Page 1 of 1

Job Mon Port

Posted: Sat May 07, 2005 1:50 am
by grb_garre
Hi


Is there any clues to Job Monitor Port Failures ???
Can anybody share the ideas ...


Thanks in advance
Raj

Posted: Sat May 07, 2005 5:38 am
by ray.wurlod
Not with so little information.

Can you please post actual error/warning messages? Some idea of your setup would be useful too - for example what might be trying to monitor jobs? MetaStage? Or are you working in a cluster, such that exchanges between player processes on different nodes and between player, section leader and conductor processes must occur using TCP?

Posted: Sat May 07, 2005 6:45 am
by grb_garre
ray.wurlod wrote:Not with so little information.

Can you please post actual error/warning messages? Some idea of your setup would be useful too - for example what might be trying to monitor jobs? MetaStage? Or are you working in a cluster, such that exchanges between player processes on different nodes and between player, section leader and conductor processes must occur using TCP?
Ray,

Initailly we had run the job in 4 node configuartion(clustered) and than
came back to to 2 node configuration(SMP)
Initial Run its giving fatal errors

1)Error when checking operator: temp.dst has 4 partitions, but only 2 are
accessible from the nodes in the configuration file.
2)Error when checking operator: The dataset will not be deleted.
3)Could not check all operators because of previous error(s)
4)temp.dst could not be deleted

And the next run ,
If i delete the dataset and run the job and it was through , but its giving a warning on job mon port

Failed to connect to JobMonApp on port 13401

Thanks

Posted: Sun May 08, 2005 7:22 am
by Amos.Rosmarin
Hi,

I have a very very long correspondence with Ascential support regarding this error.
I use Solaris and already got 2 patches that made things better but still not perfect.

The monitor is located in $APT_ORCHHOME/java
and there are logs you can see there.

The ports that the monitor is using are in
$APT_ORCHHOME/etc/jobmon_ports

The defaults are 13400 and 13401
f you know any other application that uses those ports it is best to change it to aviod collisions.

If you get the msg:
Failed to connect to JobMonApp on port 13401

it is best to start the service:

Code: Select all

$APT_ORCHHOME/java/jobmoninit start

HTH,
Amos

Posted: Sun May 08, 2005 3:06 pm
by ray.wurlod
Thank you for detailed solution.

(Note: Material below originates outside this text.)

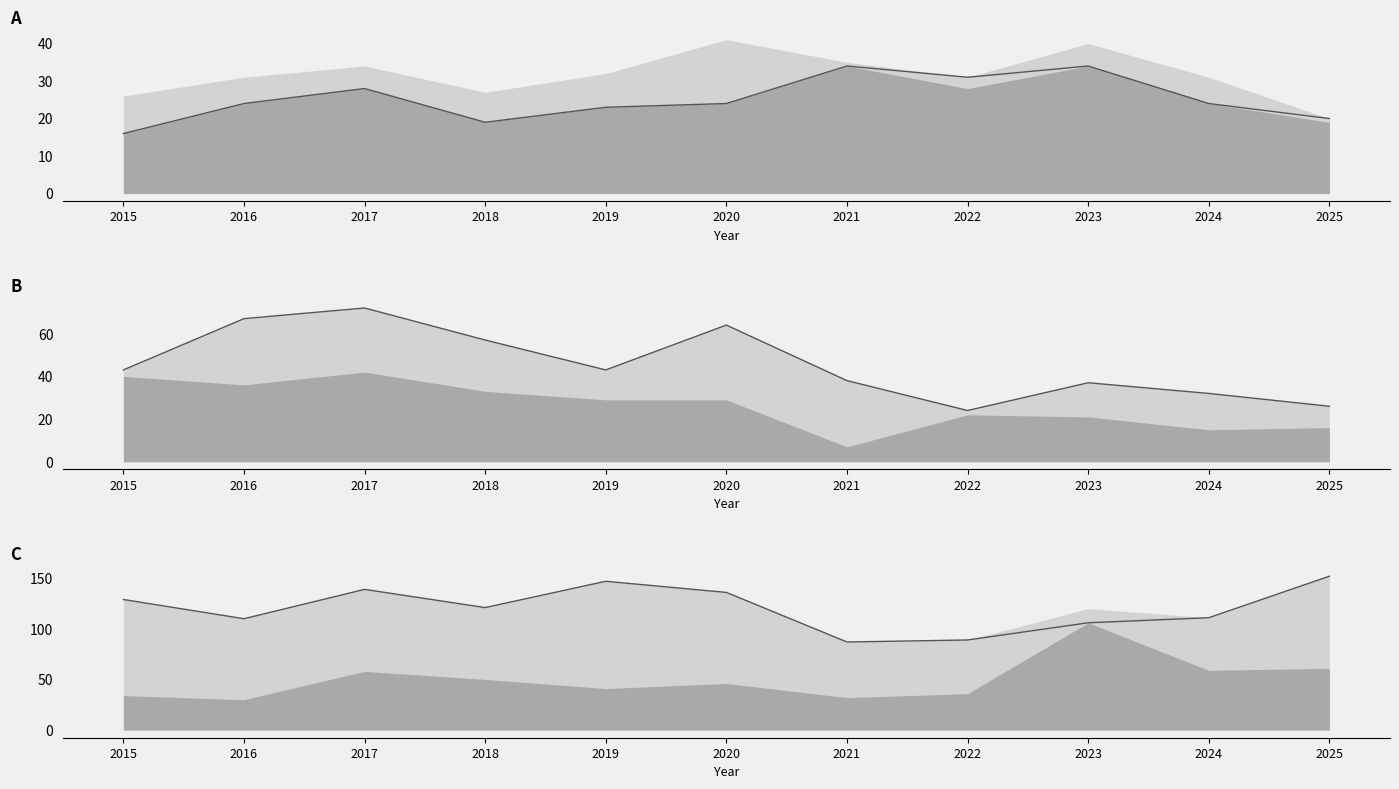

What is the spread (max minus min) of values at 2019?

124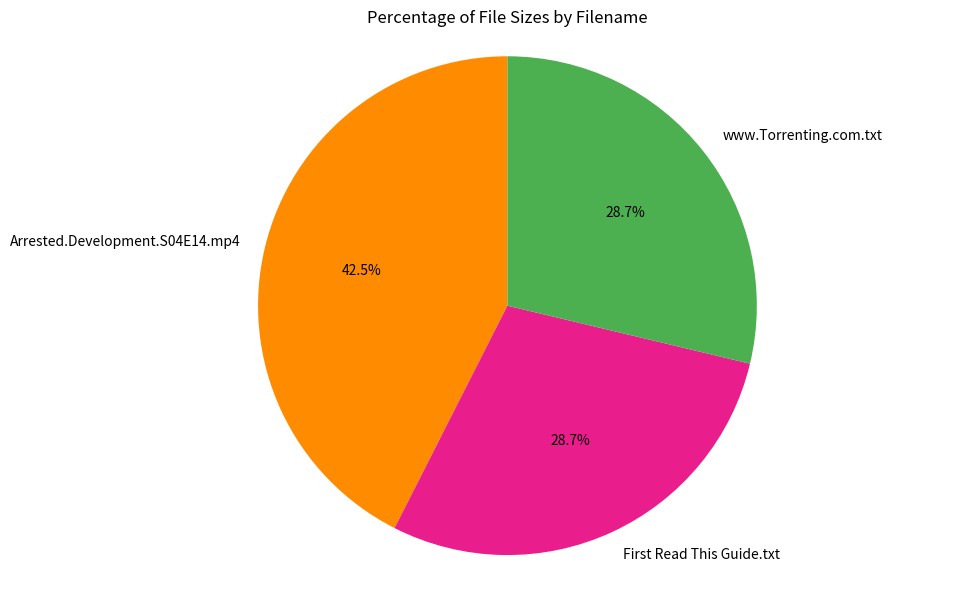

Is www.Torrenting.com.txt the majority of the pie?

No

So it appears that the job monitor had not been started? (Should've thought of that - first question from support analyst - is it switched on?)

Posted: Mon May 09, 2005 8:25 pm
by T42
There is a known issue with JobMonApp related to a job crashing in an unusual way -- for some reason, it would take JobMonApp down with them.

There are a number of patches available, but again, as Amos mentioned, it does not appears to resolve the problem.

Go to $APT_ORCHHOME/java and take a look at the last few lines of the latest log. I bet you it'll be similiar to the messages I have been getting on my AIX box.

I am still trying to nail this bug, but lately, JobMonApp have been behaving -- and it correspond to developers actually improving on their job designs and not getting hard crashes (instead of normal aborts).